Pour gagner en rapidité sur la fabrication des munitions car dépendre des autres est intenable, a déclaré vendredi 27 mars sur 42mag.fr Alice Rufo, la ministre déléguée auprès de la ministre des Armées. Le Premier ministre Sébastien Lecornu a dévoilé mercredi un plan comprenant des commandes supplémentaires jusqu’en 2030 pour un montant de 8,5 milliards d’euros et la mise en place d’une plateforme nommée « France Munitions » destinée à satisfaire les besoins des forces armées, financée à la fois par l’État et par des investisseurs privés.
Selon Alice Rufo, les évolutions observables des conflits en Ukraine et au Moyen-Orient imposent d’accélérer car c’est long de produire des munitions, notamment quand elles sont complexes, observe la ministre déléguée. Il faut à la fois viser la « supériorité technologique » sur le champ de bataille et disposer d’une masse, poursuit-elle. Cette masse passe par l’accélération de la production de tous les types de munitions et par l’investissement dans des munitions à bas coût, produites en grande quantité, et si possible sans dépendre trop de l’extérieur.

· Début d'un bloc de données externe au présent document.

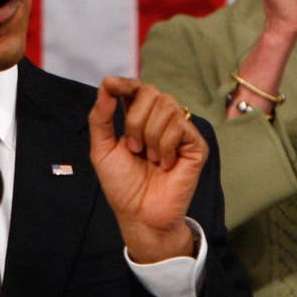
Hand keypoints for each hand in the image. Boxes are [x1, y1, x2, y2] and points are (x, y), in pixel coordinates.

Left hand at [89, 77, 205, 262]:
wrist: (140, 214)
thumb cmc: (122, 185)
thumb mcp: (102, 149)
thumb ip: (101, 117)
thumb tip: (106, 84)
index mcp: (139, 118)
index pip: (136, 88)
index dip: (125, 83)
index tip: (111, 85)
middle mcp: (161, 120)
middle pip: (150, 92)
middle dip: (135, 120)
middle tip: (134, 148)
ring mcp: (180, 130)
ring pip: (166, 107)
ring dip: (150, 136)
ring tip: (149, 159)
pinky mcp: (196, 144)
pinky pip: (179, 126)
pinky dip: (165, 146)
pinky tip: (165, 164)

Aujourd’hui, nous avons une grande souveraineté sur la production de munitions mais il faut pouvoir accélérer encore pour pouvoir relocaliser en France des chaînes de production, explique Alice Rufo. Parmi les filières qu’il faut développer, il y a les drones et leur interception mais également les industries duales, c’est-à-dire civiles et militaires, précise la ministre déléguée. C’est le cas, par exemple de Renault, qui va consacrer une partie de ses lignes de production à la fabrication de drones militaires.